• [SELECTED EXCERPT]
-*-*-

In states such as California, it is well settled that real property owned by the government is exempt from taxation. See, e.g., Cal. Const., art. III, §3. What happens, though, when states lease public lands to private persons? One would assume (correctly) that such private possessory interests are taxed, but how and, more specifically, on what appraised basis? The recent appellate decision in Cal. State Teacher’s Ret. Sys. v. County of Los Angeles (2013) 216 Cal.App.4th 41 addresses these questions, particularly in the light of appraisals of private possessory interests on public land.
Facts of Cal. State Teacher’s Ret. Sys. v. County of Los Angeles
Cal. State Teacher’s Ret. Sys. v. County of Los Angeles involved a certain office building owned in fee simple absolute by a public retirement system, the California State Teacher’s Retirement System (the “CSTRS”) and leased out to private tenants. Id. at 48. In 1998, two individuals leased space from the CSTRS at the subject office building to run a Mail Boxes, Etc. Id. at 49. The lease was for 1,280 square feet on the bottom floor of the building. Initially, the tenants leased the space for five (5) years. They leased the space for an additional five (5) years following the lapse of the first term. Id.

-*-*-

• [RECORDED DATA]
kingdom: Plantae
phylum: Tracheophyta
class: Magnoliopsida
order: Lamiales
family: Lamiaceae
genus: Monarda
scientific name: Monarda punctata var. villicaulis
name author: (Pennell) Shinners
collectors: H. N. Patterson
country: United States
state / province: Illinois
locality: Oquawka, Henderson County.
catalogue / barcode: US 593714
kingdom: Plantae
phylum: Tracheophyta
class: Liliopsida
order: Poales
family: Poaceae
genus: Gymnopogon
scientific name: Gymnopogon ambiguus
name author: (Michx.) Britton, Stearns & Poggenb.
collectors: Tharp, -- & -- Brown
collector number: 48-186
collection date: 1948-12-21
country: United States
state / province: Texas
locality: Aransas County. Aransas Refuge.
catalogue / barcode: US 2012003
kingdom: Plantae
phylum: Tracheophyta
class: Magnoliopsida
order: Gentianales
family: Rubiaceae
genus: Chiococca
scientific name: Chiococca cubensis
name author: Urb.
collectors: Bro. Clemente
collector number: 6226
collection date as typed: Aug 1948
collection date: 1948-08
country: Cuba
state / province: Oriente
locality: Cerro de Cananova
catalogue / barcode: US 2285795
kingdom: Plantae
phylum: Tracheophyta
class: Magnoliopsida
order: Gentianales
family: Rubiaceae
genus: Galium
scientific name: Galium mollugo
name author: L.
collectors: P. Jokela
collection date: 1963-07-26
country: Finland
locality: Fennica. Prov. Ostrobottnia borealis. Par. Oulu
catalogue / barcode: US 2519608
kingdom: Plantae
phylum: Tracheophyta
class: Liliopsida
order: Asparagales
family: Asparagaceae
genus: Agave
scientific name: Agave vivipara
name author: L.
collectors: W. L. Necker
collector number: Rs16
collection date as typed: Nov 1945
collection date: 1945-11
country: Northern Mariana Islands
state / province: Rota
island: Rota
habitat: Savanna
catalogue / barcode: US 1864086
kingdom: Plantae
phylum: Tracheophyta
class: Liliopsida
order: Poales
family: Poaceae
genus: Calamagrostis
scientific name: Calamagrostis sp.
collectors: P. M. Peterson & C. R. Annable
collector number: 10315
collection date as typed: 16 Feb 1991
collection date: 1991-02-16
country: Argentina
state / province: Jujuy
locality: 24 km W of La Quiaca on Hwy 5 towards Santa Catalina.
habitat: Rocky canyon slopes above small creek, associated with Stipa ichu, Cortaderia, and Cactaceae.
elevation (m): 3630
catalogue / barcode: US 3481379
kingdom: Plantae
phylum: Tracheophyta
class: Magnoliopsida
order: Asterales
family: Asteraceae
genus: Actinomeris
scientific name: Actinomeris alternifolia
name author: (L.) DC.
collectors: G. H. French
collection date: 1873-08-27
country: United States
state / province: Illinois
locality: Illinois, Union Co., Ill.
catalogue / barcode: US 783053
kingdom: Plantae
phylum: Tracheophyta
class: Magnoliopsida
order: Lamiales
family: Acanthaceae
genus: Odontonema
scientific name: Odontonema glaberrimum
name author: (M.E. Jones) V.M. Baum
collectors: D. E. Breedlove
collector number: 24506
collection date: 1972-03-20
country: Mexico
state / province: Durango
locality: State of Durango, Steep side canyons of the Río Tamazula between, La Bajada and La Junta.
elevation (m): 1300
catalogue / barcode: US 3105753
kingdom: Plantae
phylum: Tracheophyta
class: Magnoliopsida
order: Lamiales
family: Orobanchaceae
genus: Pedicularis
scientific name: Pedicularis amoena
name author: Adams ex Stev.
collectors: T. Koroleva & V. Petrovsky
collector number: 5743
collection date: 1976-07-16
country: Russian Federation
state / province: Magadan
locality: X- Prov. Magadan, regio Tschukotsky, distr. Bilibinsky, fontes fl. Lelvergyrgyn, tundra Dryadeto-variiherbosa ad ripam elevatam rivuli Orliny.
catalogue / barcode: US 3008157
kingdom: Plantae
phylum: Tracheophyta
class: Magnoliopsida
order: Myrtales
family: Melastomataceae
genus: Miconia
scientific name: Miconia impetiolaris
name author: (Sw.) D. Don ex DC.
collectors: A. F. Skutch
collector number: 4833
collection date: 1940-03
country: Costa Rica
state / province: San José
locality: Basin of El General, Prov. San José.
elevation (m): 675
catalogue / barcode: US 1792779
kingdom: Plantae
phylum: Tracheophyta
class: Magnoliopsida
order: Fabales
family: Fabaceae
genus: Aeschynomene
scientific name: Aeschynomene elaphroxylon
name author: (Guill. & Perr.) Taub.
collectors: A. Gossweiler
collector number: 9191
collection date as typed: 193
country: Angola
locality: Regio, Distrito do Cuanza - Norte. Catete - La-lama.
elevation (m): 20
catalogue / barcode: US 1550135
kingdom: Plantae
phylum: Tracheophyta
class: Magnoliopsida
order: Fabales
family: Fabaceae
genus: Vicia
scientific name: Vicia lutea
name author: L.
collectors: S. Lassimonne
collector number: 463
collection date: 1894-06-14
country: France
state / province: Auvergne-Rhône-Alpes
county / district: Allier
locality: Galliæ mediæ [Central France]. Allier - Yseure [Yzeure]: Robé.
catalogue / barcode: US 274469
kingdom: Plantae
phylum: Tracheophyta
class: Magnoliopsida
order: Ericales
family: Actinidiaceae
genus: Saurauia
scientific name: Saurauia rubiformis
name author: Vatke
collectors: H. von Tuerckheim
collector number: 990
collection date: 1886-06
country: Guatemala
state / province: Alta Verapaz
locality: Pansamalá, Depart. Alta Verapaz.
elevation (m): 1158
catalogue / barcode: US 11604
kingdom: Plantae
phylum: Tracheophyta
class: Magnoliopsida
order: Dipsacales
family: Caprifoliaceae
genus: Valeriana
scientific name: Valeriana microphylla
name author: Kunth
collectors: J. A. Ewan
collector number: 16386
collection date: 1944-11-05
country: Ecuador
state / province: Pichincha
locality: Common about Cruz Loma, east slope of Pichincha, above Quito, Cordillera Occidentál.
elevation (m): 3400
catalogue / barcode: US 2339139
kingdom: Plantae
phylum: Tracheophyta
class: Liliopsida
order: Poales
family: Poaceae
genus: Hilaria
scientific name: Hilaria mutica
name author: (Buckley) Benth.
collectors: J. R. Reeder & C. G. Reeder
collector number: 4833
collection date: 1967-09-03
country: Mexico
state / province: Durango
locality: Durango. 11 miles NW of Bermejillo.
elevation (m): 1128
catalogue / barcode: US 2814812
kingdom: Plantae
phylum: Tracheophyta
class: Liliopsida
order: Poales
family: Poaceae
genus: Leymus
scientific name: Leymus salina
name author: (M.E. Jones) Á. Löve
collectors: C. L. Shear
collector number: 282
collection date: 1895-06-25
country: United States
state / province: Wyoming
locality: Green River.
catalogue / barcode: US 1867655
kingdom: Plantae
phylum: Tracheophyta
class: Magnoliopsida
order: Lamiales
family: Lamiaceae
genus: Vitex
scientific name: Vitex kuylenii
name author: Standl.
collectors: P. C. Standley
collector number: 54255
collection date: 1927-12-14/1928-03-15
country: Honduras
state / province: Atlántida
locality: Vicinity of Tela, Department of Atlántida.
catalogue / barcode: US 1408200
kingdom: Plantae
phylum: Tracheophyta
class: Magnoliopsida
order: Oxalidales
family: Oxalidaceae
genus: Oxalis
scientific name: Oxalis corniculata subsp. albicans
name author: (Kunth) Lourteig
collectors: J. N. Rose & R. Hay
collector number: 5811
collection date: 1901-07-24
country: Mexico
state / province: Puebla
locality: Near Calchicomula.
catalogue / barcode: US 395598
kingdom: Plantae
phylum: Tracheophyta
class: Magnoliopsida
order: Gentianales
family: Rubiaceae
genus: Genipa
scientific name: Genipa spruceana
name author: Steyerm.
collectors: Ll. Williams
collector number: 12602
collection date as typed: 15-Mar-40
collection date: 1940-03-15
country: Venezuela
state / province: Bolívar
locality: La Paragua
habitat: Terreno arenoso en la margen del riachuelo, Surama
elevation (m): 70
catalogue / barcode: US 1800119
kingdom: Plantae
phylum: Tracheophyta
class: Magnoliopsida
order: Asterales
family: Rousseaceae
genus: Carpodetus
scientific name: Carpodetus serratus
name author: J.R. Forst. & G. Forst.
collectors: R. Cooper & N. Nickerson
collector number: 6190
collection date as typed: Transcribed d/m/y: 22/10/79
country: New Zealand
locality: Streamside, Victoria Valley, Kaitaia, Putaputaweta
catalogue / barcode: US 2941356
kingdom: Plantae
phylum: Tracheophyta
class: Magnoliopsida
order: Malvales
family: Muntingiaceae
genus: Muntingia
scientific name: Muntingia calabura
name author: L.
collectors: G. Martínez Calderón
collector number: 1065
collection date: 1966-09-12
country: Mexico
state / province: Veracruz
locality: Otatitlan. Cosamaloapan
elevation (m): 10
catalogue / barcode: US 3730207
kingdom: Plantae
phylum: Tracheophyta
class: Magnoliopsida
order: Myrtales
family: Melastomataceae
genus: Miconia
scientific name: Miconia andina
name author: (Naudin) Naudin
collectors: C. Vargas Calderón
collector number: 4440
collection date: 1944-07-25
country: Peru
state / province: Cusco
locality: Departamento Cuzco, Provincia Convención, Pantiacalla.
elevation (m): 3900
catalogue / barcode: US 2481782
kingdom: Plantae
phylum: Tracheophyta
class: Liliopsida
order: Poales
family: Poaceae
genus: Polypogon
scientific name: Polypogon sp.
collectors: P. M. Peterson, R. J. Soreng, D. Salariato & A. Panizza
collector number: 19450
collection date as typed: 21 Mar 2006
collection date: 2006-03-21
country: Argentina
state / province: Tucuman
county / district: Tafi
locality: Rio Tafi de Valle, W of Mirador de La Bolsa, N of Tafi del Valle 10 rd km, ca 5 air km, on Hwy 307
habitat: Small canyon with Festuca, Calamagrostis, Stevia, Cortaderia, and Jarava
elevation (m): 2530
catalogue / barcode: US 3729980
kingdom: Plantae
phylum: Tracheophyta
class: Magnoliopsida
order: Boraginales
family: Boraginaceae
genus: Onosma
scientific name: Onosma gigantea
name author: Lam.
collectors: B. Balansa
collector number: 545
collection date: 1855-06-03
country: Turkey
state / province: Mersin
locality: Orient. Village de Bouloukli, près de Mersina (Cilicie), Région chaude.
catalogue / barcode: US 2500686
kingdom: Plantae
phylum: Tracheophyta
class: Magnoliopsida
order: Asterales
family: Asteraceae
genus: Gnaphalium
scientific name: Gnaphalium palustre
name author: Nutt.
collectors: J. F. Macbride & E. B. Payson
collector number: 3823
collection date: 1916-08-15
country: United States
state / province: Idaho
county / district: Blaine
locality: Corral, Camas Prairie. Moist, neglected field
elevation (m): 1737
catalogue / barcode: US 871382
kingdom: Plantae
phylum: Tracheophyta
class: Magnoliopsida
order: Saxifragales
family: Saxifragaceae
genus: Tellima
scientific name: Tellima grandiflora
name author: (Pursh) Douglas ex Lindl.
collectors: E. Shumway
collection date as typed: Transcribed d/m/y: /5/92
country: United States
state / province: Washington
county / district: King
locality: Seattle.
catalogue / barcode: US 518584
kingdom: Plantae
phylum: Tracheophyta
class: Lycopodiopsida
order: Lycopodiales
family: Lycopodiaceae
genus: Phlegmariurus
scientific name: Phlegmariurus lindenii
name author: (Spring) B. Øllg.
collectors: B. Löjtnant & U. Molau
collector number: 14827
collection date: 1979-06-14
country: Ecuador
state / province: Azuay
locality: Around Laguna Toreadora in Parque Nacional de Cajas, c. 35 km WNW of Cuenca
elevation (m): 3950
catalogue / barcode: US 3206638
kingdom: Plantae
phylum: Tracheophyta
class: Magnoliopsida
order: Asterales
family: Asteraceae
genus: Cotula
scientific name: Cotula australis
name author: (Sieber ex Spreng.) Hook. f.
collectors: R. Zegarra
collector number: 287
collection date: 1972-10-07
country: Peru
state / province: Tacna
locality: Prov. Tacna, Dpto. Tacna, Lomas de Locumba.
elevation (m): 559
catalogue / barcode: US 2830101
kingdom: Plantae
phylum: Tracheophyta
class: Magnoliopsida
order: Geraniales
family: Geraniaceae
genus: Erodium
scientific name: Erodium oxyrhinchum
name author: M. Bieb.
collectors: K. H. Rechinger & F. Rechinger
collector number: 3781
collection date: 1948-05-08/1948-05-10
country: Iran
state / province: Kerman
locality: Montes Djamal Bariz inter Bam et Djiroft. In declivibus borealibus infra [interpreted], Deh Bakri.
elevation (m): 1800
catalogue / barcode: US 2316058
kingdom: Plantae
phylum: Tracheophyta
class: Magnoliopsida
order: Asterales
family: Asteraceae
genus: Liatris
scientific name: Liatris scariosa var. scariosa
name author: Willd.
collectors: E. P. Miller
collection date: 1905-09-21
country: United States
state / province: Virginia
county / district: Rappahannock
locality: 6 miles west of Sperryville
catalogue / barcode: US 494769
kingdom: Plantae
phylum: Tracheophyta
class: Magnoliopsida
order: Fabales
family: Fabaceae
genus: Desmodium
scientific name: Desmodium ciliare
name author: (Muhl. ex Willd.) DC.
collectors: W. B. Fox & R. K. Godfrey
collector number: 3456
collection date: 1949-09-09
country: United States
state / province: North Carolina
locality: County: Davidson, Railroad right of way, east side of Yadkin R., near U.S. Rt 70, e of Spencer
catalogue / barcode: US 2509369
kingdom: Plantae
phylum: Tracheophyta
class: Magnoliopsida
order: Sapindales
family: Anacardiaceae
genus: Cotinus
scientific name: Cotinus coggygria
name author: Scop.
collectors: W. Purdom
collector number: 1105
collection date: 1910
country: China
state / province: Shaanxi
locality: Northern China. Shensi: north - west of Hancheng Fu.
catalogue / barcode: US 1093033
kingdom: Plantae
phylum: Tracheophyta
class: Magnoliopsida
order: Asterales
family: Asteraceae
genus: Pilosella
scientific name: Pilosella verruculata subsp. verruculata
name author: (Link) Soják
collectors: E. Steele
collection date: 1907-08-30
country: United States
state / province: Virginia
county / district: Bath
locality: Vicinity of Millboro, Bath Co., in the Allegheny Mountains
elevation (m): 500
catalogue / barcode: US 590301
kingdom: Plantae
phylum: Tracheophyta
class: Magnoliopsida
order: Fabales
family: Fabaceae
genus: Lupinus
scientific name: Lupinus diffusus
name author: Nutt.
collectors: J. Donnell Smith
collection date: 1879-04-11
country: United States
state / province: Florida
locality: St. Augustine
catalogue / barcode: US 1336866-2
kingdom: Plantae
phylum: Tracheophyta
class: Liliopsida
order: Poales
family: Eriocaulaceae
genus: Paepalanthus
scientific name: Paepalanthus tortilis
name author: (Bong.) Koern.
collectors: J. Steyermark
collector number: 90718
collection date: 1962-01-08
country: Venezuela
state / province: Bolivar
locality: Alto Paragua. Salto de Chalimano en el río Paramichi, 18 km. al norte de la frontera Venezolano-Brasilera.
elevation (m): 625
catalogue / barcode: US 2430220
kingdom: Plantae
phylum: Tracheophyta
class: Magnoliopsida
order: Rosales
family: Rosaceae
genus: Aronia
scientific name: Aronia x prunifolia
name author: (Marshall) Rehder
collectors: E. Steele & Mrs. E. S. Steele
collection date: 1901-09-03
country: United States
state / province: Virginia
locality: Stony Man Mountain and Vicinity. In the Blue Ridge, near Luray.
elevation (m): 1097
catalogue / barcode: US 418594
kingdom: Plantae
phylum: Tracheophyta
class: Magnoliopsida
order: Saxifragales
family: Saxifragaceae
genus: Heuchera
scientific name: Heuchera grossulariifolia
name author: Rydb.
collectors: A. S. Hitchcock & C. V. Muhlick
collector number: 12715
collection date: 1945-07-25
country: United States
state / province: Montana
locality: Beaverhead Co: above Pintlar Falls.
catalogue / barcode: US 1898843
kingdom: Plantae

-*-*-

• [TASK STATEMENT]
Echo the passage on taxing leases of public land word for word, everything from "In states such" down to "on public land.". The entries have no connection to the text about taxing leased public land.

• [RESULT OF THE EXERCISE]
In states such as California, it is well settled that real property owned by the government is exempt from taxation. See, e.g., Cal. Const., art. III, §3. What happens, though, when states lease public lands to private persons? One would assume (correctly) that such private possessory interests are taxed, but how and, more specifically, on what appraised basis? The recent appellate decision in Cal. State Teacher’s Ret. Sys. v. County of Los Angeles (2013) 216 Cal.App.4th 41 addresses these questions, particularly in the light of appraisals of private possessory interests on public land.